因為密旨裡頭,有皇帝委託他監管王府大小事務,以及必要時節制寧州府衙及一切兵馬的大權!

也就是說,憑藉這份密旨,他的權力可以比知州還大!

薛源不知道密旨的內容,但是一聽就知道,對方是想用聖旨拿捏自己,也拿捏王府所有人。

於是呵呵一笑,說,“不急,最近太多人假傳聖旨,昨天我還當場揭穿了一個呢。劍七,鑑定下這聖旨是真是假。”

劍七聞言,二話不說就搶過聖旨,看了一眼。

說,“假的。

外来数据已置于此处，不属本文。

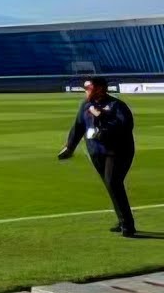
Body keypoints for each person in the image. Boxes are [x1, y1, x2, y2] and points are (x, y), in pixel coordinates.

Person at [58, 77, 136, 237]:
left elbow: (125, 125)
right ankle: (123, 221)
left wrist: (102, 120)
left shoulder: (116, 105)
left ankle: (128, 225)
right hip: (96, 152)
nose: (86, 91)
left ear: (100, 89)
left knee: (113, 182)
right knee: (112, 186)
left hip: (117, 152)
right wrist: (69, 148)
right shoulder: (86, 106)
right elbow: (78, 127)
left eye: (89, 88)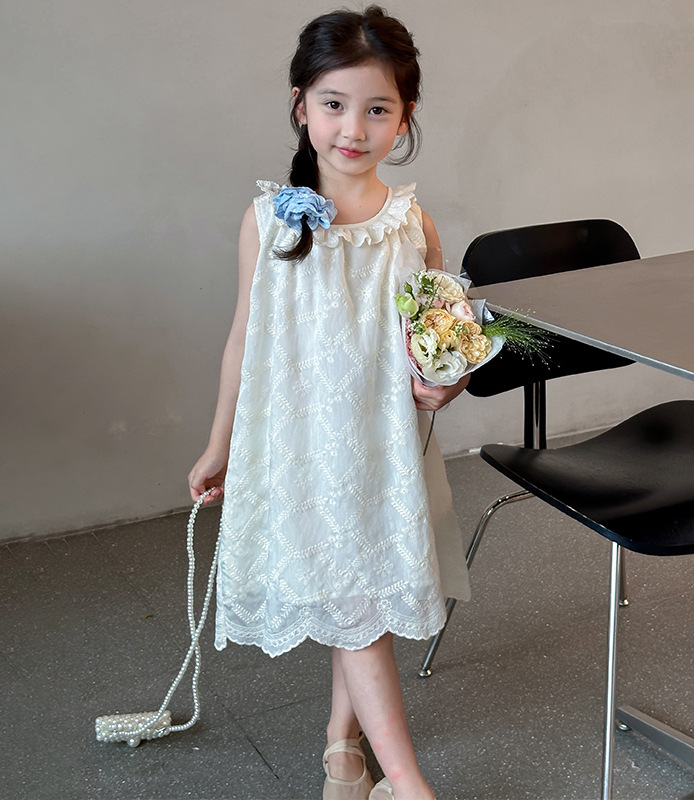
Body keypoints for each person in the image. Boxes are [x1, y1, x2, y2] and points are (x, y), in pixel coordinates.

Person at [188, 7, 470, 800]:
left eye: (377, 109)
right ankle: (407, 785)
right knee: (357, 601)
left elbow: (441, 343)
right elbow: (243, 340)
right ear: (301, 104)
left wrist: (446, 384)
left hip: (383, 447)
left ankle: (343, 750)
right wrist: (220, 444)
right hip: (305, 450)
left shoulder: (414, 226)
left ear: (404, 117)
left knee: (366, 596)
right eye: (334, 104)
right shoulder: (267, 222)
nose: (353, 128)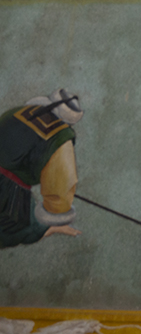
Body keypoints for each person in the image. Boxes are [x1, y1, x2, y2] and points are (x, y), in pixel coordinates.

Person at [1, 89, 83, 248]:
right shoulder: (60, 138)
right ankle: (47, 229)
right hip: (9, 193)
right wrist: (57, 211)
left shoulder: (16, 112)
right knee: (21, 227)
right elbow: (61, 186)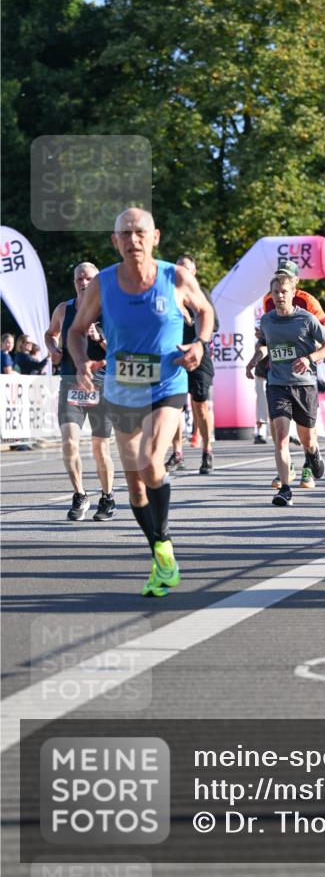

”

雖然他根本不會鑑定,但是一點不妨礙他得出這個結論,畢竟不瞭解聖旨,他還不瞭解王爺麼?

顧文淵一聽,那高昂的頭顱頓時端不住了,驚怒交加地吼道,“放肆!此聖旨乃本官出行前,皇上親手所賜,怎可能是假的?”

這回終於輪到薛源揚脖子了,揚得比顧文淵還高。

振振有詞道,“劍七說假的就是假的,你假傳聖旨還有理了?”

顧文淵都震驚了,問,“豈有此理!他說什麼你都信?”

薛源一臉理所當然地答,“當然了!現在我是被他操縱的傀儡,傀儡知道嗎?當然是操縱的人說什麼,我就要信什麼了!”

顧文淵懵了一下。

這又蠢又縝密的思維是怎麼回事?

這時錢仲賢站了起來,一臉興奮道,“顧大人,你看,現在事實就擺在眼前了吧?

這傻子一直受這妖人劍七蠱惑,故而膽大妄為,鬧得寧州上下雞犬不寧!如今他連聖旨都敢搶,再這麼下去,真不知道他日後還能幹出何等大逆不道的事情來!”

薛源不由瞥了錢仲賢一眼,問,“你怎麼還敢來跳,蛋已經不疼了?”

錢仲賢不由挺直了身板,冷笑道,“呵呵,王爺問得好!這個問題,回頭我會好好跟你彙報一下的,也讓你真真切切地知道,這段日子我是如何熬過來的!”

言外之意,自然是讓他也嚐嚐那種痛苦!

一個多月了,誰知道這一個多月他是怎麼熬過來的?

以前的錢仲賢已經死了!現在的錢仲賢,是一個清心寡慾,脫離了低階趣味的高尚文人,就連王妃躺在床上他都不多看一眼!

別問趙懷春有沒有幫他保住那兩三層功能,趙懷春已經跟他說了,以後別找他了,怕王爺誤會!

所以,就問這深仇大恨,要不要報?

薛源當然也很理解錢仲賢的情緒,於是說道,“好的好的,那我們回頭再深入溝通一下。”

此時顧文淵看向劍七,冷聲道,“劍七,你挾持王爺,強搶聖旨,已是誅九族的大罪。你是乖乖束手就擒,少吃點苦頭,還是讓本官身後的這兩位大內侍衛,將你就地擒拿?”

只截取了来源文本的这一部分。